--- What is required ---
Without including any pictures, reproduce all the lines below word for word.

--- Image change detection data ---
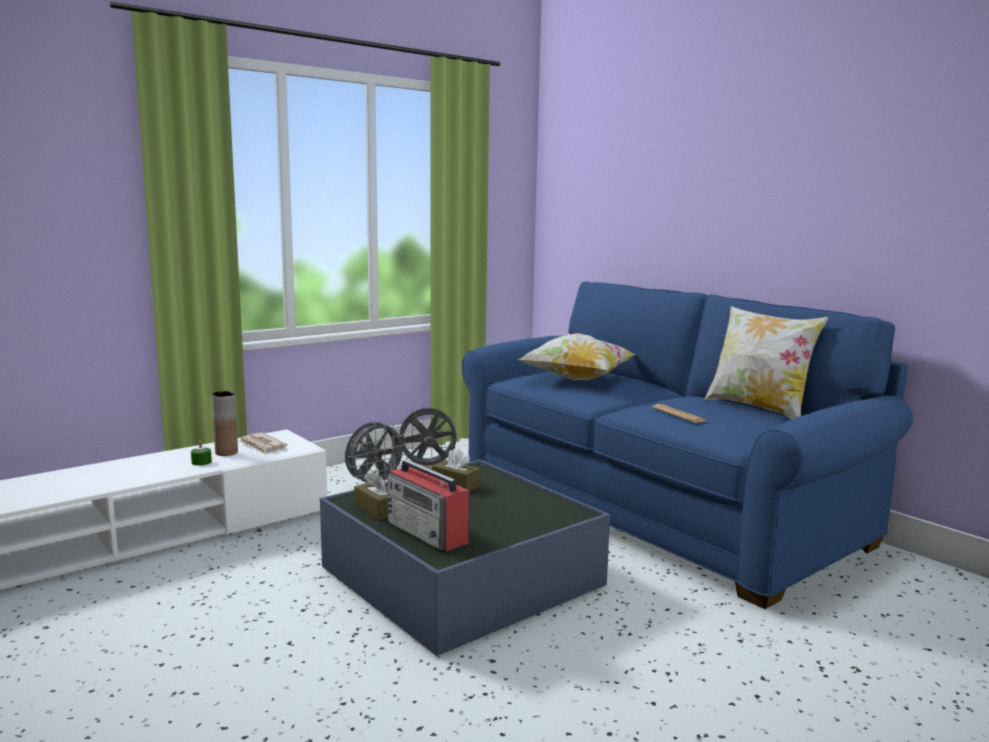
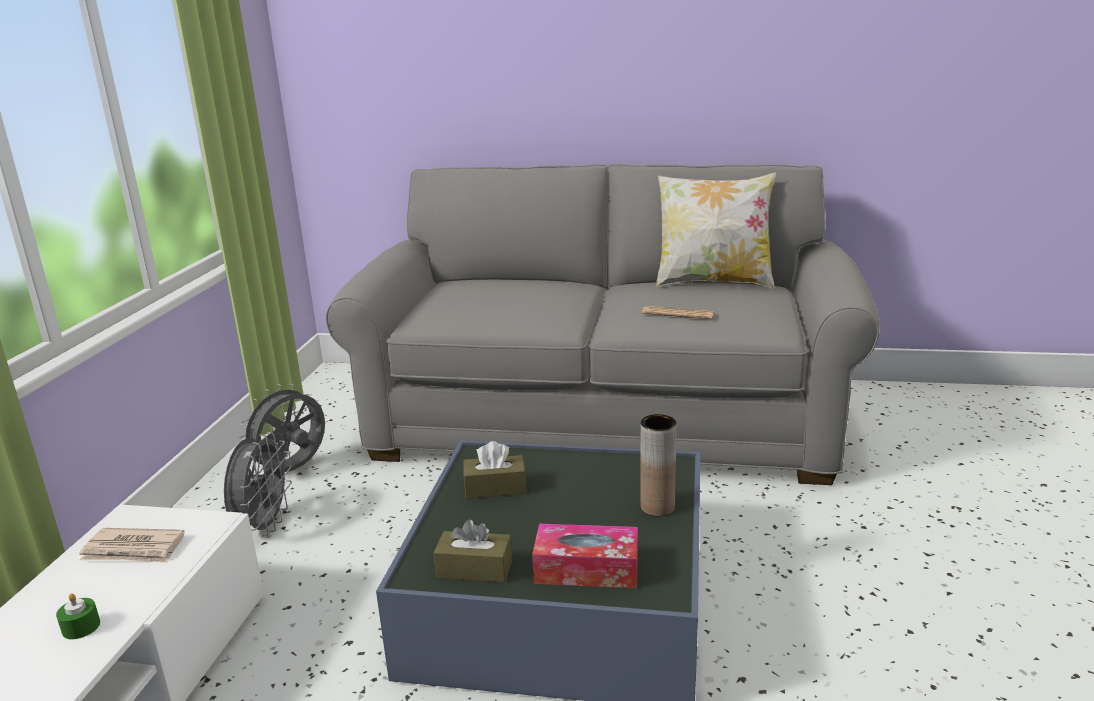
camera: 40 degrees left, 10 degrees up
brown vase [212,391,238,456] -> brown vase moved to [640,414,677,516]
radio [387,459,469,551] -> tissue box [532,524,638,588]
blue sofa [462,281,913,609] -> grey sofa [326,164,880,485]
pillow [517,333,635,380] -> none

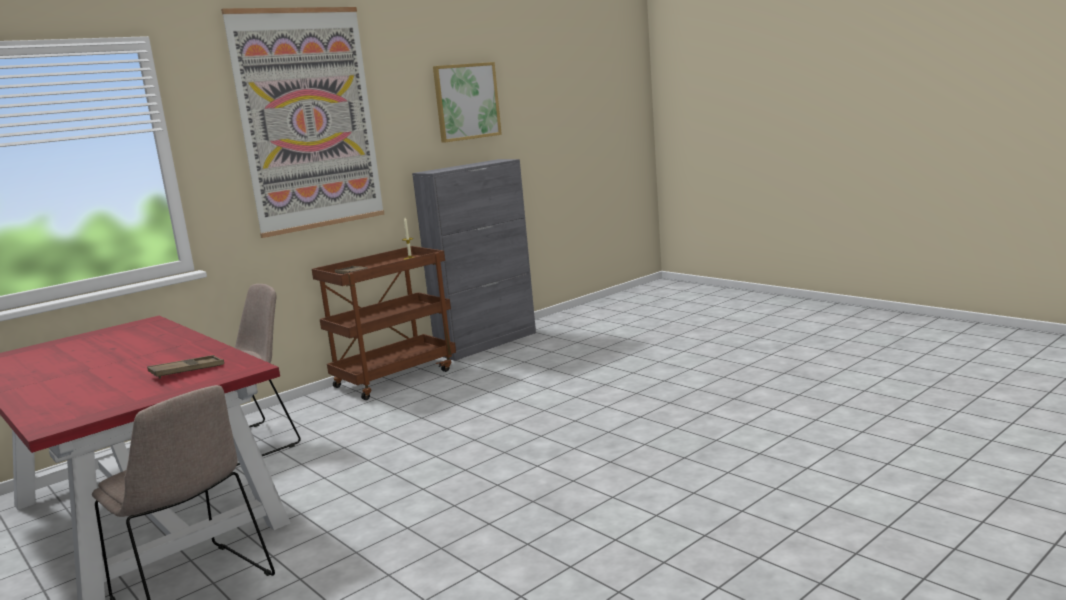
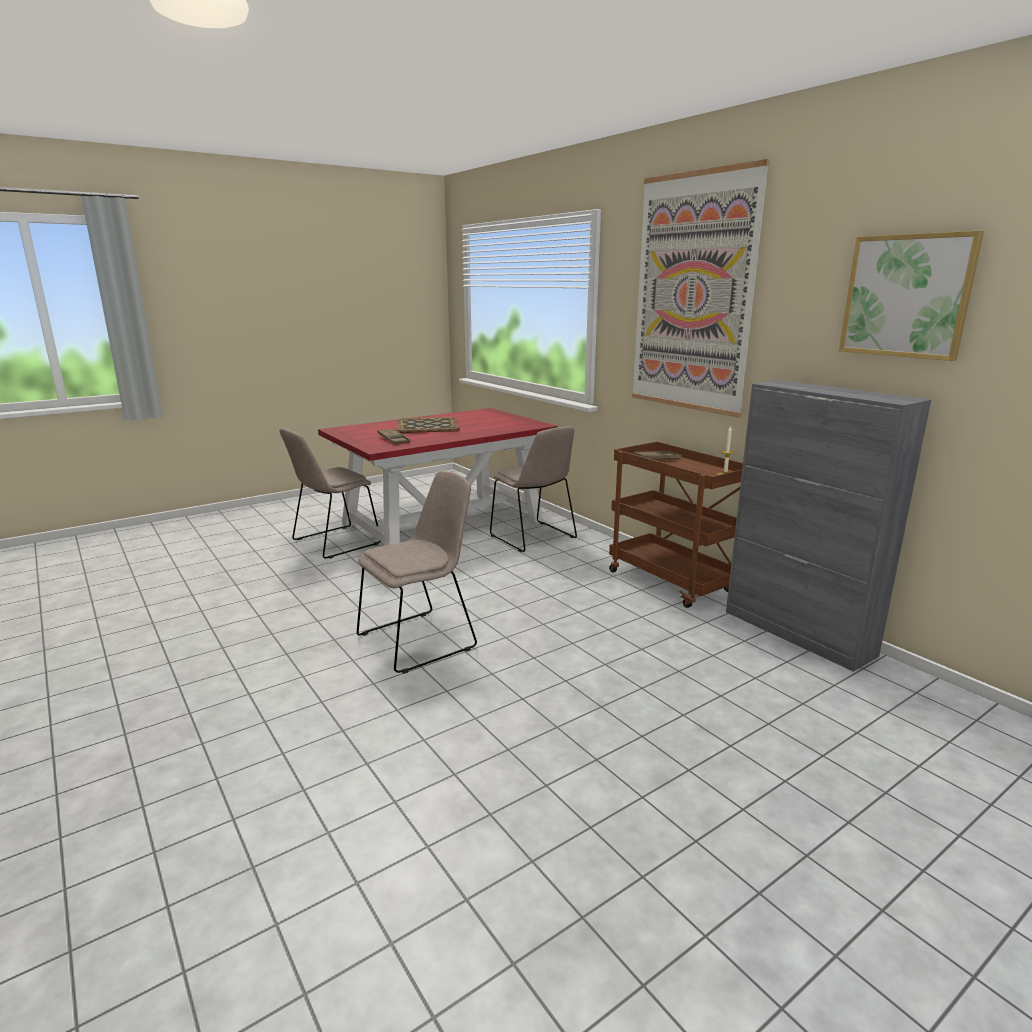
camera: 95 degrees right, 5 degrees up
none -> beige chair [357,471,477,674]
none -> tray [397,417,460,433]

--- Response ---
camera: 40 degrees left, 10 degrees up
brown vase [212,391,238,456] -> brown vase moved to [640,414,677,516]
radio [387,459,469,551] -> tissue box [532,524,638,588]
blue sofa [462,281,913,609] -> grey sofa [326,164,880,485]
pillow [517,333,635,380] -> none

camera: 95 degrees right, 5 degrees up
none -> beige chair [357,471,477,674]
none -> tray [397,417,460,433]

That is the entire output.